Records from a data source
<<<<

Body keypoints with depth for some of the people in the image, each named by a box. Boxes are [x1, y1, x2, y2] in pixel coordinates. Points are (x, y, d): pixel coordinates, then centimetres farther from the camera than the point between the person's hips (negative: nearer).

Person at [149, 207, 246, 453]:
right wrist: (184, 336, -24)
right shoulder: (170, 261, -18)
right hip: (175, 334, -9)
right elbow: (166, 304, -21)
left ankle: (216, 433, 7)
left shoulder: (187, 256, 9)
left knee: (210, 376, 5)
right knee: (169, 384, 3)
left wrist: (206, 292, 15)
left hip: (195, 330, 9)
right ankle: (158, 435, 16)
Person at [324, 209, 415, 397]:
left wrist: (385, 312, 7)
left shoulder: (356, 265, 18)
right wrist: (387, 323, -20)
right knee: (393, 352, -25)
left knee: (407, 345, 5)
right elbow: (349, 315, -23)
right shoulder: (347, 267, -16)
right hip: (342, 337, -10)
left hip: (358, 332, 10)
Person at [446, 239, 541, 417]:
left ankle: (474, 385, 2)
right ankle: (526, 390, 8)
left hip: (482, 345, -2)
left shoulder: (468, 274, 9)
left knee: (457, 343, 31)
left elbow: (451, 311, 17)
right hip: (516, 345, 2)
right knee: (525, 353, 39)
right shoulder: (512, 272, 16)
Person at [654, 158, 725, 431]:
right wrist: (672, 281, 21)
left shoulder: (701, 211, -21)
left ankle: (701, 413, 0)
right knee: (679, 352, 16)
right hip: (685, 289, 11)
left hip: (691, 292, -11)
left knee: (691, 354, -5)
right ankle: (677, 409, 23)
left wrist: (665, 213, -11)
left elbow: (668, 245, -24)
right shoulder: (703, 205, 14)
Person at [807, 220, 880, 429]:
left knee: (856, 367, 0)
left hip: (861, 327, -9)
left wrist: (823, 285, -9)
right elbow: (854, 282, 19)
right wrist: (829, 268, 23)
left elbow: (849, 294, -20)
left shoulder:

>>>>

■ Exercise: Could you print, word for word, the line containing "right ankle: (526, 390, 8)" and every line after it through the end of the records, and nothing else?

■ Answer space:
right ankle: (526, 390, 8)
left hip: (482, 345, -2)
left shoulder: (468, 274, 9)
left knee: (457, 343, 31)
left elbow: (451, 311, 17)
right hip: (516, 345, 2)
right knee: (525, 353, 39)
right shoulder: (512, 272, 16)
Person at [654, 158, 725, 431]:
right wrist: (672, 281, 21)
left shoulder: (701, 211, -21)
left ankle: (701, 413, 0)
right knee: (679, 352, 16)
right hip: (685, 289, 11)
left hip: (691, 292, -11)
left knee: (691, 354, -5)
right ankle: (677, 409, 23)
left wrist: (665, 213, -11)
left elbow: (668, 245, -24)
right shoulder: (703, 205, 14)
Person at [807, 220, 880, 429]:
left knee: (856, 367, 0)
left hip: (861, 327, -9)
left wrist: (823, 285, -9)
right elbow: (854, 282, 19)
right wrist: (829, 268, 23)
left elbow: (849, 294, -20)
left shoulder:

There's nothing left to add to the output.